BEGIN
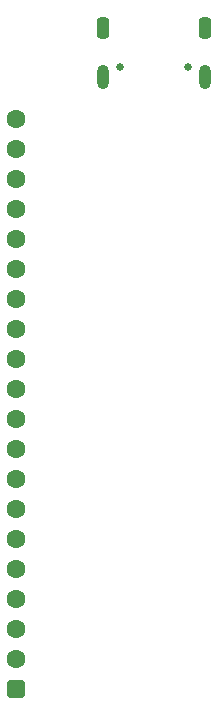
<source format=gbr>
G04*
G04 #@! TF.GenerationSoftware,Altium Limited,Altium Designer,25.2.1 (25)*
G04*
G04 Layer_Color=12632256*
%FSLAX25Y25*%
%MOIN*%
G70*
G04*
G04 #@! TF.SameCoordinates,6E7B483F-BFF1-4FB3-8246-CE29AB42D2EF*
G04*
G04*
G04 #@! TF.FilePolarity,Positive*
G04*
G01*
G75*
%ADD77C,0.06299*%
G04:AMPARAMS|DCode=78|XSize=62.99mil|YSize=62.99mil|CornerRadius=15.75mil|HoleSize=0mil|Usage=FLASHONLY|Rotation=90.000|XOffset=0mil|YOffset=0mil|HoleType=Round|Shape=RoundedRectangle|*
%AMROUNDEDRECTD78*
21,1,0.06299,0.03150,0,0,90.0*
21,1,0.03150,0.06299,0,0,90.0*
1,1,0.03150,0.01575,0.01575*
1,1,0.03150,0.01575,-0.01575*
1,1,0.03150,-0.01575,-0.01575*
1,1,0.03150,-0.01575,0.01575*
%
%ADD78ROUNDEDRECTD78*%
G04:AMPARAMS|DCode=79|XSize=70.87mil|YSize=39.37mil|CornerRadius=9.84mil|HoleSize=0mil|Usage=FLASHONLY|Rotation=270.000|XOffset=0mil|YOffset=0mil|HoleType=Round|Shape=RoundedRectangle|*
%AMROUNDEDRECTD79*
21,1,0.07087,0.01968,0,0,270.0*
21,1,0.05118,0.03937,0,0,270.0*
1,1,0.01968,-0.00984,-0.02559*
1,1,0.01968,-0.00984,0.02559*
1,1,0.01968,0.00984,0.02559*
1,1,0.01968,0.00984,-0.02559*
%
%ADD79ROUNDEDRECTD79*%
%ADD80O,0.03937X0.08268*%
%ADD81C,0.02559*%
D77*
X-56000Y-3000D02*
D03*
Y-13000D02*
D03*
Y7000D02*
D03*
Y-43000D02*
D03*
Y-33000D02*
D03*
Y17000D02*
D03*
Y57000D02*
D03*
Y-93000D02*
D03*
Y-83000D02*
D03*
Y-63000D02*
D03*
Y-53000D02*
D03*
Y-73000D02*
D03*
Y27000D02*
D03*
Y37000D02*
D03*
Y77000D02*
D03*
Y87000D02*
D03*
Y47000D02*
D03*
Y67000D02*
D03*
Y-23000D02*
D03*
D78*
Y-103000D02*
D03*
D79*
X7008Y117500D02*
D03*
X-27008D02*
D03*
D80*
X7008Y101043D02*
D03*
X-27008D02*
D03*
D81*
X1378Y104512D02*
D03*
X-21378D02*
D03*
M02*

</source>
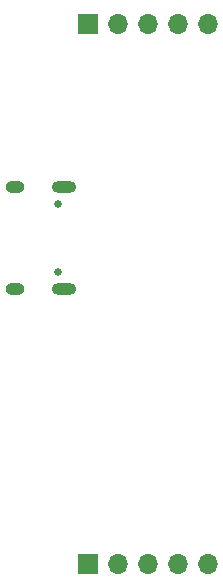
<source format=gbr>
%TF.GenerationSoftware,KiCad,Pcbnew,8.0.5*%
%TF.CreationDate,2024-11-24T13:21:31+05:30*%
%TF.ProjectId,usb_power,7573625f-706f-4776-9572-2e6b69636164,rev?*%
%TF.SameCoordinates,Original*%
%TF.FileFunction,Soldermask,Bot*%
%TF.FilePolarity,Negative*%
%FSLAX46Y46*%
G04 Gerber Fmt 4.6, Leading zero omitted, Abs format (unit mm)*
G04 Created by KiCad (PCBNEW 8.0.5) date 2024-11-24 13:21:31*
%MOMM*%
%LPD*%
G01*
G04 APERTURE LIST*
%ADD10C,0.650000*%
%ADD11O,2.100000X1.000000*%
%ADD12O,1.600000X1.000000*%
%ADD13R,1.700000X1.700000*%
%ADD14O,1.700000X1.700000*%
G04 APERTURE END LIST*
D10*
%TO.C,J1*%
X53340000Y-66040000D03*
X53340000Y-71820000D03*
D11*
X53870000Y-64610000D03*
D12*
X49690000Y-64610000D03*
D11*
X53870000Y-73250000D03*
D12*
X49690000Y-73250000D03*
%TD*%
D13*
%TO.C,GND1*%
X55880000Y-96520000D03*
D14*
X58420000Y-96520000D03*
X60960000Y-96520000D03*
X63500000Y-96520000D03*
X66040000Y-96520000D03*
%TD*%
D13*
%TO.C,5V1*%
X55880000Y-50800000D03*
D14*
X58420000Y-50800000D03*
X60960000Y-50800000D03*
X63500000Y-50800000D03*
X66040000Y-50800000D03*
%TD*%
M02*

</source>
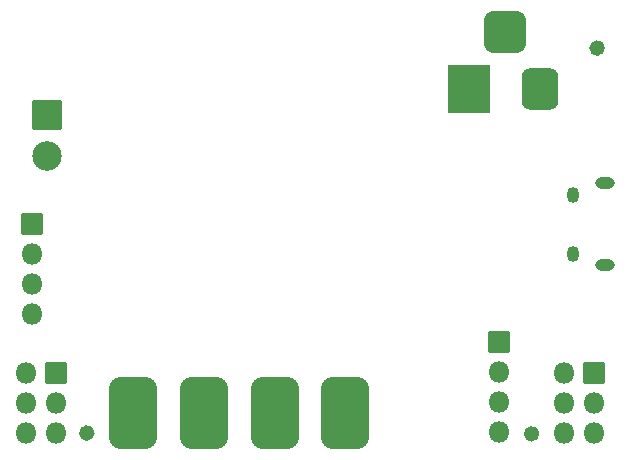
<source format=gbs>
G04 #@! TF.GenerationSoftware,KiCad,Pcbnew,(6.0.2)*
G04 #@! TF.CreationDate,2022-03-19T12:24:11+01:00*
G04 #@! TF.ProjectId,prova-buck,70726f76-612d-4627-9563-6b2e6b696361,rev?*
G04 #@! TF.SameCoordinates,Original*
G04 #@! TF.FileFunction,Soldermask,Bot*
G04 #@! TF.FilePolarity,Negative*
%FSLAX46Y46*%
G04 Gerber Fmt 4.6, Leading zero omitted, Abs format (unit mm)*
G04 Created by KiCad (PCBNEW (6.0.2)) date 2022-03-19 12:24:11*
%MOMM*%
%LPD*%
G01*
G04 APERTURE LIST*
G04 Aperture macros list*
%AMRoundRect*
0 Rectangle with rounded corners*
0 $1 Rounding radius*
0 $2 $3 $4 $5 $6 $7 $8 $9 X,Y pos of 4 corners*
0 Add a 4 corners polygon primitive as box body*
4,1,4,$2,$3,$4,$5,$6,$7,$8,$9,$2,$3,0*
0 Add four circle primitives for the rounded corners*
1,1,$1+$1,$2,$3*
1,1,$1+$1,$4,$5*
1,1,$1+$1,$6,$7*
1,1,$1+$1,$8,$9*
0 Add four rect primitives between the rounded corners*
20,1,$1+$1,$2,$3,$4,$5,0*
20,1,$1+$1,$4,$5,$6,$7,0*
20,1,$1+$1,$6,$7,$8,$9,0*
20,1,$1+$1,$8,$9,$2,$3,0*%
G04 Aperture macros list end*
%ADD10C,0.650000*%
%ADD11RoundRect,0.050000X-1.200000X1.200000X-1.200000X-1.200000X1.200000X-1.200000X1.200000X1.200000X0*%
%ADD12C,2.500000*%
%ADD13C,0.296000*%
%ADD14RoundRect,0.050000X-0.850000X-0.850000X0.850000X-0.850000X0.850000X0.850000X-0.850000X0.850000X0*%
%ADD15O,1.800000X1.800000*%
%ADD16RoundRect,0.050000X1.750000X2.000000X-1.750000X2.000000X-1.750000X-2.000000X1.750000X-2.000000X0*%
%ADD17RoundRect,0.800000X0.750000X1.000000X-0.750000X1.000000X-0.750000X-1.000000X0.750000X-1.000000X0*%
%ADD18RoundRect,0.925000X0.875000X0.875000X-0.875000X0.875000X-0.875000X-0.875000X0.875000X-0.875000X0*%
%ADD19O,1.050000X1.350000*%
%ADD20O,1.650000X0.990000*%
%ADD21RoundRect,1.050000X1.000000X2.000000X-1.000000X2.000000X-1.000000X-2.000000X1.000000X-2.000000X0*%
%ADD22RoundRect,1.050000X-1.000000X-2.000000X1.000000X-2.000000X1.000000X2.000000X-1.000000X2.000000X0*%
%ADD23RoundRect,0.050000X0.850000X0.850000X-0.850000X0.850000X-0.850000X-0.850000X0.850000X-0.850000X0*%
G04 APERTURE END LIST*
D10*
X162575000Y-111760000D02*
G75*
G03*
X162575000Y-111760000I-325000J0D01*
G01*
X124925000Y-111700000D02*
G75*
G03*
X124925000Y-111700000I-325000J0D01*
G01*
X168125000Y-79100000D02*
G75*
G03*
X168125000Y-79100000I-325000J0D01*
G01*
D11*
X121200000Y-84750000D03*
D12*
X121200000Y-88250000D03*
D13*
X162250000Y-111760000D03*
D14*
X120000000Y-94000000D03*
D15*
X120000000Y-96540000D03*
X120000000Y-99080000D03*
X120000000Y-101620000D03*
D16*
X157000000Y-82550000D03*
D17*
X163000000Y-82550000D03*
D18*
X160000000Y-77750000D03*
D19*
X165800000Y-91500000D03*
X165800000Y-96500000D03*
D20*
X168500000Y-97500000D03*
X168500000Y-90500000D03*
D14*
X159500000Y-104000000D03*
D15*
X159500000Y-106540000D03*
X159500000Y-109080000D03*
X159500000Y-111620000D03*
D13*
X124600000Y-111700000D03*
D21*
X146500000Y-110000000D03*
D22*
X140500000Y-110000000D03*
D21*
X134500000Y-110000000D03*
D22*
X128500000Y-110000000D03*
D13*
X167800000Y-79100000D03*
D23*
X167500000Y-106580000D03*
D15*
X164960000Y-106580000D03*
X167500000Y-109120000D03*
X164960000Y-109120000D03*
X167500000Y-111660000D03*
X164960000Y-111660000D03*
D23*
X121960000Y-106580000D03*
D15*
X119420000Y-106580000D03*
X121960000Y-109120000D03*
X119420000Y-109120000D03*
X121960000Y-111660000D03*
X119420000Y-111660000D03*
M02*

</source>
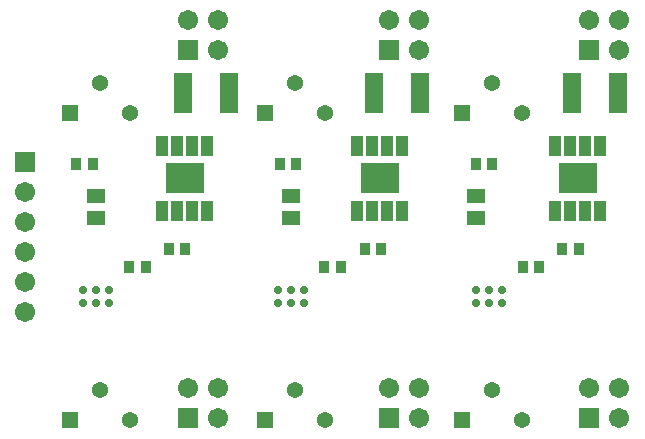
<source format=gts>
G04*
G04 #@! TF.GenerationSoftware,Altium Limited,Altium Designer,18.0.9 (584)*
G04*
G04 Layer_Color=8388736*
%FSLAX43Y43*%
%MOMM*%
G71*
G01*
G75*
%ADD16R,0.923X1.083*%
%ADD17R,1.503X3.453*%
%ADD18R,1.603X1.253*%
%ADD19R,1.003X1.703*%
%ADD20R,3.303X2.613*%
%ADD21C,1.371*%
%ADD22R,1.371X1.371*%
%ADD23C,1.703*%
%ADD24R,1.703X1.703*%
%ADD25R,1.703X1.703*%
%ADD26C,0.703*%
D16*
X25310Y23750D02*
D03*
X26690D02*
D03*
X17290Y16500D02*
D03*
X15910D02*
D03*
X8060Y23750D02*
D03*
X9440D02*
D03*
X12560Y15000D02*
D03*
X13940D02*
D03*
X32510Y16500D02*
D03*
X33890D02*
D03*
X30440Y15000D02*
D03*
X29060D02*
D03*
X50590Y16500D02*
D03*
X49210D02*
D03*
X41860Y23750D02*
D03*
X43240D02*
D03*
X45860Y15000D02*
D03*
X47240D02*
D03*
D17*
X20950Y29750D02*
D03*
X17050D02*
D03*
X53950Y29750D02*
D03*
X50050D02*
D03*
X37200Y29750D02*
D03*
X33300D02*
D03*
D18*
X41900Y19125D02*
D03*
Y20975D02*
D03*
X26250Y19125D02*
D03*
Y20975D02*
D03*
X9750Y19125D02*
D03*
Y20975D02*
D03*
D19*
X31845Y19750D02*
D03*
X33115D02*
D03*
X34385D02*
D03*
X35655D02*
D03*
X31845Y25250D02*
D03*
X33115D02*
D03*
X34385D02*
D03*
X35655D02*
D03*
X15345Y19750D02*
D03*
X16615D02*
D03*
X17885D02*
D03*
X19155D02*
D03*
X15345Y25250D02*
D03*
X16615D02*
D03*
X17885D02*
D03*
X19155D02*
D03*
X48595Y19750D02*
D03*
X49865D02*
D03*
X51135D02*
D03*
X52405D02*
D03*
X48595Y25250D02*
D03*
X49865D02*
D03*
X51135D02*
D03*
X52405D02*
D03*
D20*
X33750Y22500D02*
D03*
X17250Y22500D02*
D03*
X50500Y22500D02*
D03*
D21*
X43290Y4540D02*
D03*
X45830Y2000D02*
D03*
X12580Y28000D02*
D03*
X10040Y30540D02*
D03*
X26540Y4540D02*
D03*
X29080Y2000D02*
D03*
X10040Y4540D02*
D03*
X12580Y2000D02*
D03*
X26540Y30540D02*
D03*
X29080Y28000D02*
D03*
X43290Y30540D02*
D03*
X45830Y28000D02*
D03*
D22*
X40750Y2000D02*
D03*
X7500Y28000D02*
D03*
X24000Y2000D02*
D03*
X7500Y2000D02*
D03*
X24000Y28000D02*
D03*
X40750D02*
D03*
D23*
X20040Y4727D02*
D03*
Y2187D02*
D03*
X17500Y4727D02*
D03*
X54040Y4727D02*
D03*
Y2187D02*
D03*
X51500Y4727D02*
D03*
X37040D02*
D03*
Y2187D02*
D03*
X34500Y4727D02*
D03*
X54040Y35890D02*
D03*
Y33350D02*
D03*
X51500Y35890D02*
D03*
X37040D02*
D03*
Y33350D02*
D03*
X34500Y35890D02*
D03*
X20040D02*
D03*
Y33350D02*
D03*
X17500Y35890D02*
D03*
X3750Y21310D02*
D03*
Y18770D02*
D03*
Y16230D02*
D03*
Y13690D02*
D03*
Y11150D02*
D03*
D24*
X17500Y2187D02*
D03*
X51500Y2187D02*
D03*
X34500D02*
D03*
X51500Y33350D02*
D03*
X34500D02*
D03*
X17500D02*
D03*
D25*
X3750Y23850D02*
D03*
D26*
X10850Y13050D02*
D03*
X9750D02*
D03*
X41900Y11950D02*
D03*
X43000Y13050D02*
D03*
Y11950D02*
D03*
X25150D02*
D03*
X10850Y11950D02*
D03*
X9750D02*
D03*
X8650D02*
D03*
X16150Y23050D02*
D03*
X17250D02*
D03*
X32650Y21950D02*
D03*
Y23050D02*
D03*
X33750Y21950D02*
D03*
Y23050D02*
D03*
X34850Y21950D02*
D03*
Y23050D02*
D03*
X16150Y21950D02*
D03*
X17250D02*
D03*
X18350D02*
D03*
Y23050D02*
D03*
X8650Y13050D02*
D03*
X25150Y13050D02*
D03*
X26250D02*
D03*
Y11950D02*
D03*
X27350Y13050D02*
D03*
Y11950D02*
D03*
X41900Y13050D02*
D03*
X44100D02*
D03*
Y11950D02*
D03*
X49400Y21950D02*
D03*
Y23050D02*
D03*
X50500Y21950D02*
D03*
Y23050D02*
D03*
X51600Y21950D02*
D03*
Y23050D02*
D03*
M02*

</source>
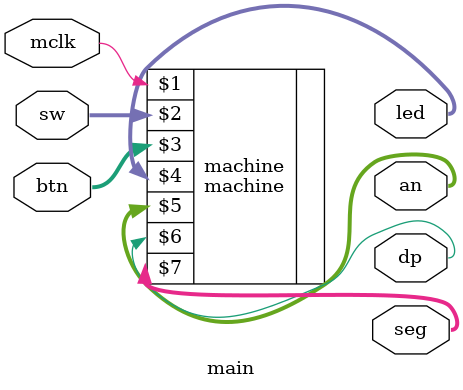
<source format=v>
module main(
    input wire mclk,
    input wire [7:0] sw,
    input wire [3:0] btn,
    output wire [7:0] led,
    output wire [3:0] an,
    output wire dp,
    output wire [6:0] seg
    );

    machine machine(mclk, sw, btn, led, an, dp, seg);

endmodule

</source>
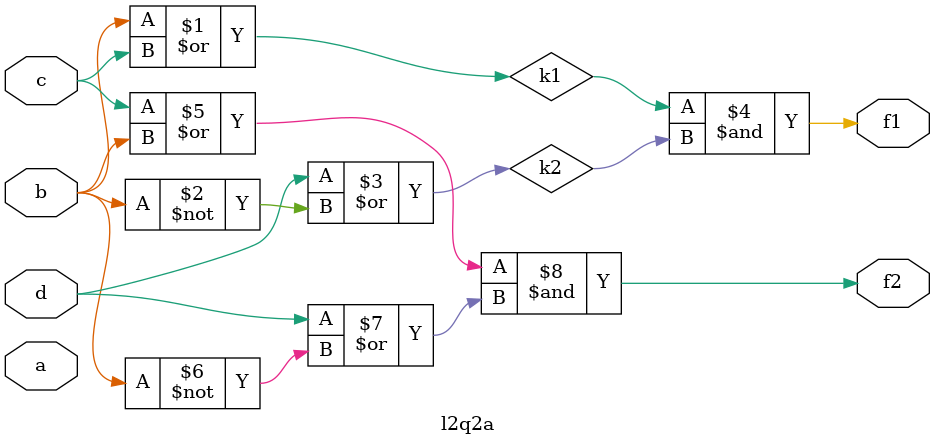
<source format=v>
module l2q2a(a,b,c,d,f1,f2);
input a,b,c,d;
output f1,f2;
or(k1,b,c);
or(k2,d,~b);

and(f1,k1,k2);
assign f2=(c|b)&(d|~b);
endmodule

</source>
END
#### To do
For this task, copy every line of the material in which "output" appears.

#### The answer
    output wire [7:0] led,
    output wire [3:0] an,
    output wire dp,
    output wire [6:0] seg
output f1,f2;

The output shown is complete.